Runtime Python SDK and CLI
Project description
runtime-sdk
Python SDK and CLI for Runtime.
Install
uv tool install runtime-sdk
To upgrade an existing install:
uv tool upgrade runtime-sdk
Configure
The CLI talks to http://127.0.0.1:8080 by default. Override it with:
export RUNTIME_BASE_URL=https://api.runruntime.dev
Or pass --base-url per command.
Usage
# Auth
runtime # first run in a real terminal prompts for email + verification code, then creates your first computer
runtime login # interactive email + verification code flow
runtime login you@example.com
runtime verify 123456
runtime whoami
runtime logout
runtime login --api-key rt_live_...
runtime api-keys list
runtime api-keys create "my laptop"
runtime api-keys revoke 123
# Computers
runtime create # creates a computer with the starter app already published
runtime create myapp --command "python3 app.py" --cwd /home/ubuntu --port 3000
runtime enter <name-or-id> # accepts slug/name like test, or the computer id
runtime list
runtime info <id>
runtime start <id>
runtime run <id> "echo hello" # one-shot foreground command only
runtime run <id> "apt install -y nodejs" --uid 0
runtime startup show <id>
runtime startup set <id> --command "python3 app.py" --cwd /home/ubuntu --port 3000
runtime startup clear <id> # low-level durable service config
runtime service show <id> # user-facing alias for the durable published app
runtime service clear <id>
runtime publish <id> 3000 # promote the running app on port 3000 to the public durable app
runtime delete <id>
# Inside a running computer, the helper installed by Runtime can manage the
# durable app without leaving the sandbox:
# runtime-env publish 3000
# runtime-env service show
# runtime-env service clear
Python
from runtime_sdk import RuntimeClient
client = RuntimeClient(base_url="https://api.runruntime.dev", api_key="rt_live_...")

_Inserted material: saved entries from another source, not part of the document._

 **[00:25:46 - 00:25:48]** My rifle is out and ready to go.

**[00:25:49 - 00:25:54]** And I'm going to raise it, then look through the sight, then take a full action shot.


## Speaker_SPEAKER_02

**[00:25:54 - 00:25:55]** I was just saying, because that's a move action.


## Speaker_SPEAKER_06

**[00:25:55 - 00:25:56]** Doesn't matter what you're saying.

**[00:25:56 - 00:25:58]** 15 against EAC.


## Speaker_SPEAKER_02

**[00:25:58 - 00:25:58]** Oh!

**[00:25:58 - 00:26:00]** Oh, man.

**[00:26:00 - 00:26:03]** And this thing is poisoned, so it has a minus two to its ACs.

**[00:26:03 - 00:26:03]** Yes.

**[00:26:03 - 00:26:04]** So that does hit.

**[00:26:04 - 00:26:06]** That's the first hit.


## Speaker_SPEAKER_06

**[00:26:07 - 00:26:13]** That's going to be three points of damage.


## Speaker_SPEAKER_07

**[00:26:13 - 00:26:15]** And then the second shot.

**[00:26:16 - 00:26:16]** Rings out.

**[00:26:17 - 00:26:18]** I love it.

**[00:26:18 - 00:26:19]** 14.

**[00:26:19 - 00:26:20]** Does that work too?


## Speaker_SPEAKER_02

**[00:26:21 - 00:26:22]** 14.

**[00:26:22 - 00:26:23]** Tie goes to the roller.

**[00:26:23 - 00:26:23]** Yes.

# Create a computer. New computers start with the starter app already published.
computer = client.create_computer()
print(computer["public_url"]) # https://goldbird.runruntime.dev
# Or create one with an explicit durable app command.
# That saved service is replayed after cold restore / start.

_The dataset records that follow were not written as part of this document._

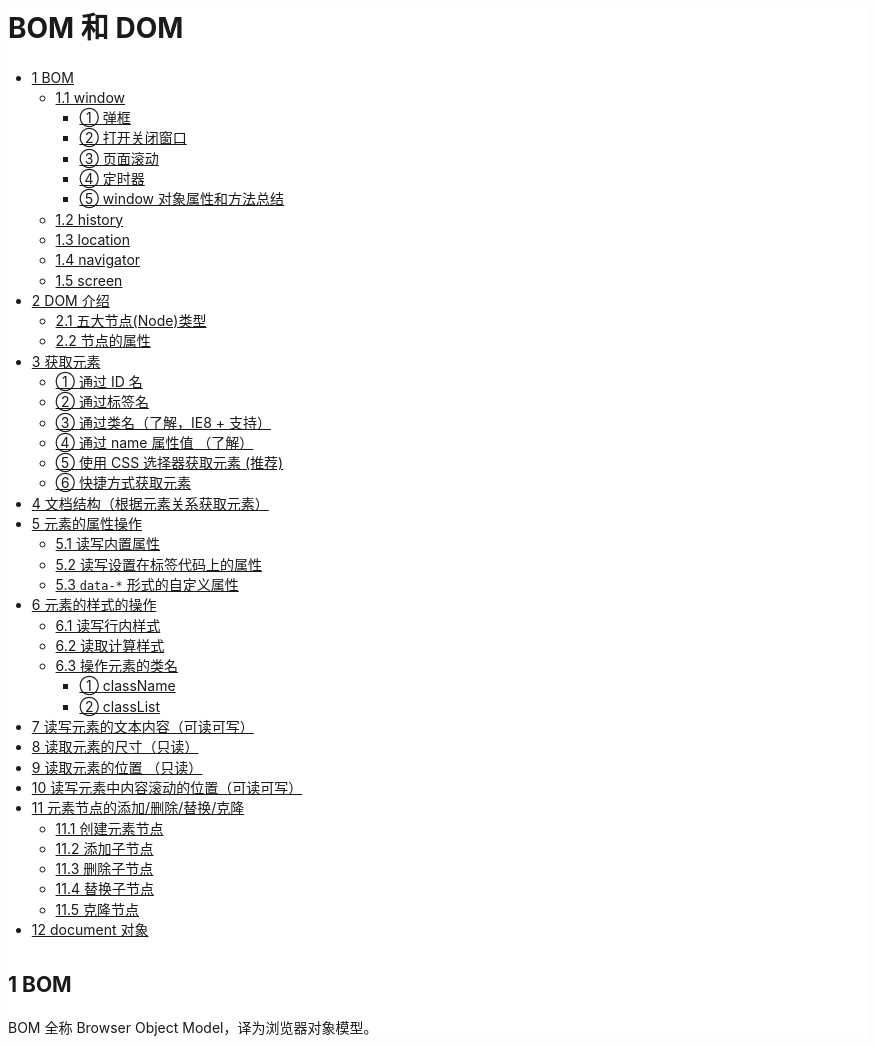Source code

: # BOM 和 DOM

- [1 BOM](#1-bom)
  - [1.1 window](#11-window)
    - [① 弹框](#-弹框)
    - [② 打开关闭窗口](#-打开关闭窗口)
    - [③ 页面滚动](#-页面滚动)
    - [④ 定时器](#-定时器)
    - [⑤ window 对象属性和方法总结](#-window-对象属性和方法总结)
  - [1.2 history](#12-history)
  - [1.3 location](#13-location)
  - [1.4 navigator](#14-navigator)
  - [1.5 screen](#15-screen)
- [2 DOM 介绍](#2-dom-介绍)
  - [2.1 五大节点(Node)类型](#21-五大节点node类型)
  - [2.2 节点的属性](#22-节点的属性)
- [3 获取元素](#3-获取元素)
    - [① 通过 ID 名](#-通过-id-名)
    - [② 通过标签名](#-通过标签名)
    - [③ 通过类名（了解，IE8 + 支持）](#-通过类名了解ie8--支持)
    - [④ 通过 name 属性值 （了解）](#-通过-name-属性值-了解)
    - [⑤ 使用 CSS 选择器获取元素 (推荐)](#-使用-css-选择器获取元素-推荐)
    - [⑥ 快捷方式获取元素](#-快捷方式获取元素)
- [4 文档结构（根据元素关系获取元素）](#4-文档结构根据元素关系获取元素)
- [5 元素的属性操作](#5-元素的属性操作)
  - [5.1 读写内置属性](#51-读写内置属性)
  - [5.2 读写设置在标签代码上的属性](#52-读写设置在标签代码上的属性)
  - [5.3 `data-*` 形式的自定义属性](#53-data--形式的自定义属性)
- [6 元素的样式的操作](#6-元素的样式的操作)
  - [6.1 读写行内样式](#61-读写行内样式)
  - [6.2 读取计算样式](#62-读取计算样式)
  - [6.3 操作元素的类名](#63-操作元素的类名)
    - [① className](#-classname)
    - [② classList](#-classlist)
- [7 读写元素的文本内容（可读可写）](#7-读写元素的文本内容可读可写)
- [8 读取元素的尺寸（只读）](#8-读取元素的尺寸只读)
- [9 读取元素的位置 （只读）](#9-读取元素的位置-只读)
- [10 读写元素中内容滚动的位置（可读可写）](#10-读写元素中内容滚动的位置可读可写)
- [11 元素节点的添加/删除/替换/克隆](#11-元素节点的添加删除替换克隆)
  - [11.1 创建元素节点](#111-创建元素节点)
  - [11.2 添加子节点](#112-添加子节点)
  - [11.3 删除子节点](#113-删除子节点)
  - [11.4 替换子节点](#114-替换子节点)
  - [11.5 克隆节点](#115-克隆节点)
- [12 document 对象](#12-document-对象)



## 1 BOM

BOM 全称 Browser Object Model，译为浏览器对象模型。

app = client.create_computer(
slug="myapp",
command="python3 app.py",
cwd="/home/ubuntu",
port=3000,
)
# Run a command
result = client.run_command(computer["id"], "echo hello")
print(result["stdout"])
# Wake a cold computer explicitly
client.start_computer(app["id"])
# Promote the running app on a local port to the durable public app.

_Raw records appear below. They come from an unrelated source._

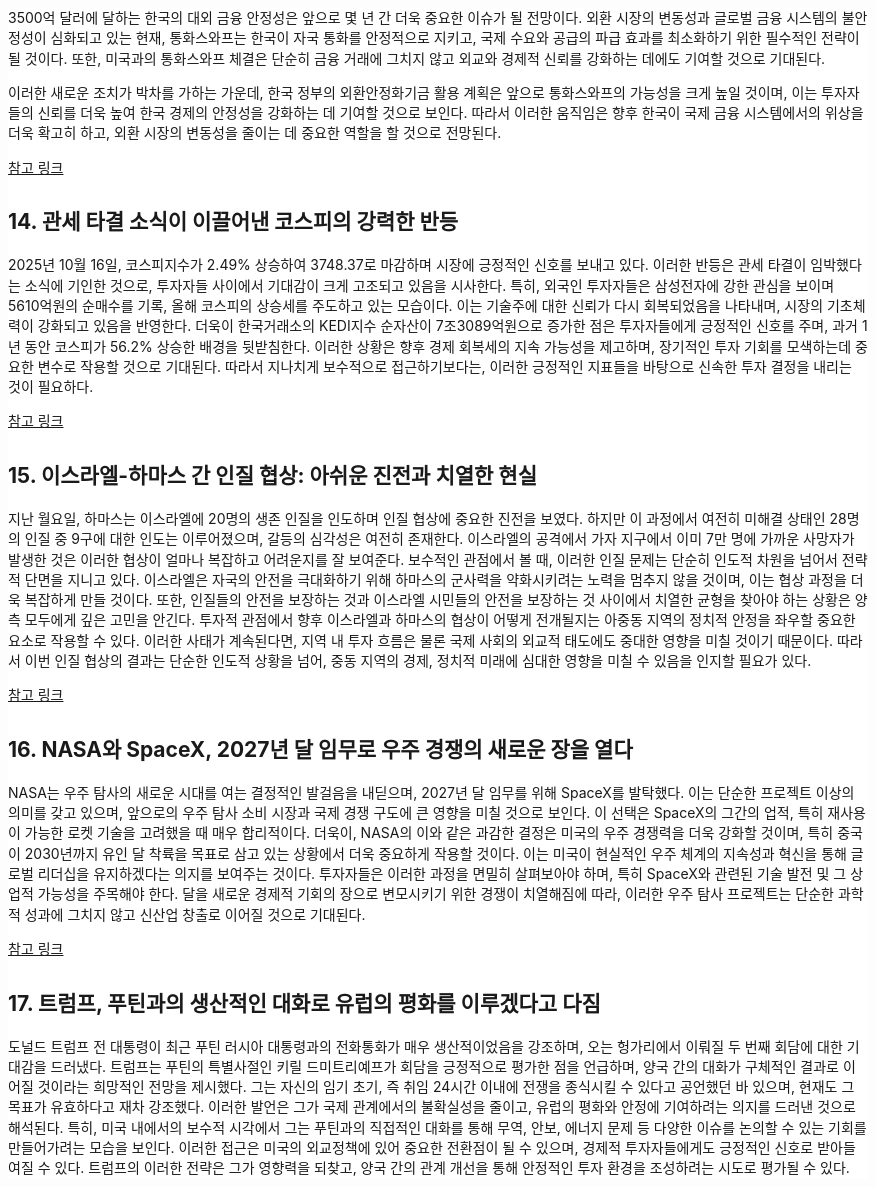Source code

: 3500억 달러에 달하는 한국의 대외 금융 안정성은 앞으로 몇 년 간 더욱 중요한 이슈가 될 전망이다. 외환 시장의 변동성과 글로벌 금융 시스템의 불안정성이 심화되고 있는 현재, 통화스와프는 한국이 자국 통화를 안정적으로 지키고, 국제 수요와 공급의 파급 효과를 최소화하기 위한 필수적인 전략이 될 것이다. 또한, 미국과의 통화스와프 체결은 단순히 금융 거래에 그치지 않고 외교와 경제적 신뢰를 강화하는 데에도 기여할 것으로 기대된다. 

이러한 새로운 조치가 박차를 가하는 가운데, 한국 정부의 외환안정화기금 활용 계획은 앞으로 통화스와프의 가능성을 크게 높일 것이며, 이는 투자자들의 신뢰를 더욱 높여 한국 경제의 안정성을 강화하는 데 기여할 것으로 보인다. 따라서 이러한 움직임은 향후 한국이 국제 금융 시스템에서의 위상을 더욱 확고히 하고, 외환 시장의 변동성을 줄이는 데 중요한 역할을 할 것으로 전망된다.

[참고 링크](https://www.hankyung.com/article/2025101639501)

## 14. 관세 타결 소식이 이끌어낸 코스피의 강력한 반등

2025년 10월 16일, 코스피지수가 2.49% 상승하여 3748.37로 마감하며 시장에 긍정적인 신호를 보내고 있다. 이러한 반등은 관세 타결이 임박했다는 소식에 기인한 것으로, 투자자들 사이에서 기대감이 크게 고조되고 있음을 시사한다. 특히, 외국인 투자자들은 삼성전자에 강한 관심을 보이며 5610억원의 순매수를 기록, 올해 코스피의 상승세를 주도하고 있는 모습이다. 이는 기술주에 대한 신뢰가 다시 회복되었음을 나타내며, 시장의 기초체력이 강화되고 있음을 반영한다.  더욱이 한국거래소의 KEDI지수 순자산이 7조3089억원으로 증가한 점은 투자자들에게 긍정적인 신호를 주며, 과거 1년 동안 코스피가 56.2% 상승한 배경을 뒷받침한다. 이러한 상황은 향후 경제 회복세의 지속 가능성을 제고하며, 장기적인 투자 기회를 모색하는데 중요한 변수로 작용할 것으로 기대된다. 따라서 지나치게 보수적으로 접근하기보다는, 이러한 긍정적인 지표들을 바탕으로 신속한 투자 결정을 내리는 것이 필요하다.

[참고 링크](https://www.hankyung.com/article/2025101639221)

## 15. 이스라엘-하마스 간 인질 협상: 아쉬운 진전과 치열한 현실

지난 월요일, 하마스는 이스라엘에 20명의 생존 인질을 인도하며 인질 협상에 중요한 진전을 보였다. 하지만 이 과정에서 여전히 미해결 상태인 28명의 인질 중 9구에 대한 인도는 이루어졌으며, 갈등의 심각성은 여전히 존재한다. 이스라엘의 공격에서 가자 지구에서 이미 7만 명에 가까운 사망자가 발생한 것은 이러한 협상이 얼마나 복잡하고 어려운지를 잘 보여준다. 보수적인 관점에서 볼 때, 이러한 인질 문제는 단순히 인도적 차원을 넘어서 전략적 단면을 지니고 있다. 이스라엘은 자국의 안전을 극대화하기 위해 하마스의 군사력을 약화시키려는 노력을 멈추지 않을 것이며, 이는 협상 과정을 더욱 복잡하게 만들 것이다. 또한, 인질들의 안전을 보장하는 것과 이스라엘 시민들의 안전을 보장하는 것 사이에서 치열한 균형을 찾아야 하는 상황은 양측 모두에게 깊은 고민을 안긴다. 투자적 관점에서 향후 이스라엘과 하마스의 협상이 어떻게 전개될지는 아중동 지역의 정치적 안정을 좌우할 중요한 요소로 작용할 수 있다. 이러한 사태가 계속된다면, 지역 내 투자 흐름은 물론 국제 사회의 외교적 태도에도 중대한 영향을 미칠 것이기 때문이다. 따라서 이번 인질 협상의 결과는 단순한 인도적 상황을 넘어, 중동 지역의 경제, 정치적 미래에 심대한 영향을 미칠 수 있음을 인지할 필요가 있다.

[참고 링크](https://www.nbcnews.com/world/gaza/hamas-needs-time-recover-hostages-remains-us-advisers-rcna237932)

## 16. NASA와 SpaceX, 2027년 달 임무로 우주 경쟁의 새로운 장을 열다

NASA는 우주 탐사의 새로운 시대를 여는 결정적인 발걸음을 내딛으며, 2027년 달 임무를 위해 SpaceX를 발탁했다. 이는 단순한 프로젝트 이상의 의미를 갖고 있으며, 앞으로의 우주 탐사 소비 시장과 국제 경쟁 구도에 큰 영향을 미칠 것으로 보인다. 이 선택은 SpaceX의 그간의 업적, 특히 재사용이 가능한 로켓 기술을 고려했을 때 매우 합리적이다. 더욱이, NASA의 이와 같은 과감한 결정은 미국의 우주 경쟁력을 더욱 강화할 것이며, 특히 중국이 2030년까지 유인 달 착륙을 목표로 삼고 있는 상황에서 더욱 중요하게 작용할 것이다. 이는 미국이 현실적인 우주 체계의 지속성과 혁신을 통해 글로벌 리더십을 유지하겠다는 의지를 보여주는 것이다. 투자자들은 이러한 과정을 면밀히 살펴보아야 하며, 특히 SpaceX와 관련된 기술 발전 및 그 상업적 가능성을 주목해야 한다. 달을 새로운 경제적 기회의 장으로 변모시키기 위한 경쟁이 치열해짐에 따라, 이러한 우주 탐사 프로젝트는 단순한 과학적 성과에 그치지 않고 신산업 창출로 이어질 것으로 기대된다.

[참고 링크](https://www.nbcnews.com/science/space/spacex-nasa-moon-return-behind-rcna236439)

## 17. 트럼프, 푸틴과의 생산적인 대화로 유럽의 평화를 이루겠다고 다짐

도널드 트럼프 전 대통령이 최근 푸틴 러시아 대통령과의 전화통화가 매우 생산적이었음을 강조하며, 오는 헝가리에서 이뤄질 두 번째 회담에 대한 기대감을 드러냈다. 트럼프는 푸틴의 특별사절인 키릴 드미트리예프가 회담을 긍정적으로 평가한 점을 언급하며, 양국 간의 대화가 구체적인 결과로 이어질 것이라는 희망적인 전망을 제시했다. 그는 자신의 임기 초기, 즉 취임 24시간 이내에 전쟁을 종식시킬 수 있다고 공언했던 바 있으며, 현재도 그 목표가 유효하다고 재차 강조했다. 이러한 발언은 그가 국제 관계에서의 불확실성을 줄이고, 유럽의 평화와 안정에 기여하려는 의지를 드러낸 것으로 해석된다. 특히, 미국 내에서의 보수적 시각에서 그는 푸틴과의 직접적인 대화를 통해 무역, 안보, 에너지 문제 등 다양한 이슈를 논의할 수 있는 기회를 만들어가려는 모습을 보인다. 이러한 접근은 미국의 외교정책에 있어 중요한 전환점이 될 수 있으며, 경제적 투자자들에게도 긍정적인 신호로 받아들여질 수 있다. 트럼프의 이러한 전략은 그가 영향력을 되찾고, 양국 간의 관계 개선을 통해 안정적인 투자 환경을 조성하려는 시도로 평가될 수 있다.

# Runtime inspects the listening process and saves its command + cwd when possible.
client.publish_port(computer["id"], 3000)
# List, info, delete
computers = client.list_computers()
info = client.get_computer(computer["id"])
client.delete_computer(computer["id"])
Development
For fast local backend iteration:
make local-backend
For deploying and testing against the Hetzner production server:
make sync SERVER_IP=x.x.x.x SSH_USER=root
make smoke
Use make deploy instead of make sync when migrations, env
files, Caddy, or systemd units changed.
Cold restore and explicit runtime start replay the saved published app command.
New computers seed that durable app from the starter workspace. Later,
runtime publish <id> <port> can promote a running listener into the saved
public app definition by inspecting the live process. Inside a running computer,
runtime-env publish <port> does the same thing using a computer-scoped token
installed by Runtime. runtime service show|clear and runtime-env service show|clear expose that same durable app state directly. The low-level
runtime startup ... commands still map to the same durable state. A one-off
runtime run stays one-shot: the filesystem is restored after going cold, but
that ad-hoc process is not.
Run the SDK unit tests through the backend project environment:
uv run python -m unittest scripts.tests.test_runtime_sdk
Release
Preview the next release without changing files:
./scripts/release_runtime_sdk.sh --dry-run
Publish a patch release:
./scripts/release_runtime_sdk.sh --publish
Publish a different version bump:
./scripts/release_runtime_sdk.sh --bump minor --publish
The script loads backend/.env automatically, so UV_PUBLISH_TOKEN can live there.